* [AIM OF THE EXERCISE]:
Look through the data below. Pick out the lines holding the string "Core".

* [RECORDS SUPPLIED]:
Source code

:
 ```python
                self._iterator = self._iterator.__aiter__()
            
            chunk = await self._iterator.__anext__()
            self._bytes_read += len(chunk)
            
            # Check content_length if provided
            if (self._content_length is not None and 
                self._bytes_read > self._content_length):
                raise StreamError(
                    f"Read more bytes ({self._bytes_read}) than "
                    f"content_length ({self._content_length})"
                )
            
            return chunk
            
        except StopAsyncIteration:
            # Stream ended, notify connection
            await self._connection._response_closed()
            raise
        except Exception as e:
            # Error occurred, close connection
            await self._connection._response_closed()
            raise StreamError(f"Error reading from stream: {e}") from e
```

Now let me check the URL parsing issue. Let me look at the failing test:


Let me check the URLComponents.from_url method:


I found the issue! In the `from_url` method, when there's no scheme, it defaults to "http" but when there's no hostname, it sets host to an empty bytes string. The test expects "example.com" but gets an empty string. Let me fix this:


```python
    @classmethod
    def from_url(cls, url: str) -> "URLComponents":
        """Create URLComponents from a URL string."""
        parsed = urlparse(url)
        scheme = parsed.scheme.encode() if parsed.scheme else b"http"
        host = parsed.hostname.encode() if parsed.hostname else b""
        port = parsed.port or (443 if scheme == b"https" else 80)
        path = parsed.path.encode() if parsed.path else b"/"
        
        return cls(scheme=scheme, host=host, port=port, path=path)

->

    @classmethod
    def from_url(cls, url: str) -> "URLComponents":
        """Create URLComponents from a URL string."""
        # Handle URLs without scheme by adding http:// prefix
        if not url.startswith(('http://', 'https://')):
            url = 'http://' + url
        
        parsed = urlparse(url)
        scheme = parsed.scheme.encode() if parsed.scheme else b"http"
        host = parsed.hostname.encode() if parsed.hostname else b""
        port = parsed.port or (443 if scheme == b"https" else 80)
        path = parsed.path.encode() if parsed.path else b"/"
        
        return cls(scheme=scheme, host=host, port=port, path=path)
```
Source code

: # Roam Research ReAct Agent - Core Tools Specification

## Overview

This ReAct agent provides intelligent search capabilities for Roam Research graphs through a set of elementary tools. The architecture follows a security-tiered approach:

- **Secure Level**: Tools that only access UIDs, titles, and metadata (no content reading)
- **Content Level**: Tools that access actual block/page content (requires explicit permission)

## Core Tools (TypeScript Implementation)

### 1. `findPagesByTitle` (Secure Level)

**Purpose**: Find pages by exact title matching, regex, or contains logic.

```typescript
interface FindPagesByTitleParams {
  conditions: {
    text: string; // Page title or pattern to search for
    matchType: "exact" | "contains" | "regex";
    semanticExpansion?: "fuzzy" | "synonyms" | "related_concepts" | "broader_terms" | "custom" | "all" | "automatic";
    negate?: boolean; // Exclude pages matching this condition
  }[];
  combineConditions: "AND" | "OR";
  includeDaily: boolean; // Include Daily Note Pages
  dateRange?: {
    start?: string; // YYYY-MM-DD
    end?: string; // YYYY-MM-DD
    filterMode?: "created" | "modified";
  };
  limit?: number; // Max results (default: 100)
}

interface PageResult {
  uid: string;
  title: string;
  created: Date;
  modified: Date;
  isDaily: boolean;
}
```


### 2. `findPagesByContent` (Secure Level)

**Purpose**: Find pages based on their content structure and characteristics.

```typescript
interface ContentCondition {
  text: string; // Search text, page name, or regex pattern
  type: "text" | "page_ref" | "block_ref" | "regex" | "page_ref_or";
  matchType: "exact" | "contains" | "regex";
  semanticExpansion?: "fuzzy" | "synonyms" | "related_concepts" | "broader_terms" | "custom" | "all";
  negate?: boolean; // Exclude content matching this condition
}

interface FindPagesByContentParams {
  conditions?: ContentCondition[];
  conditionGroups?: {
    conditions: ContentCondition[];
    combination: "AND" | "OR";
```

* [OUTPUT BELOW]:
: # Roam Research ReAct Agent - Core Tools Specification
## Core Tools (TypeScript Implementation)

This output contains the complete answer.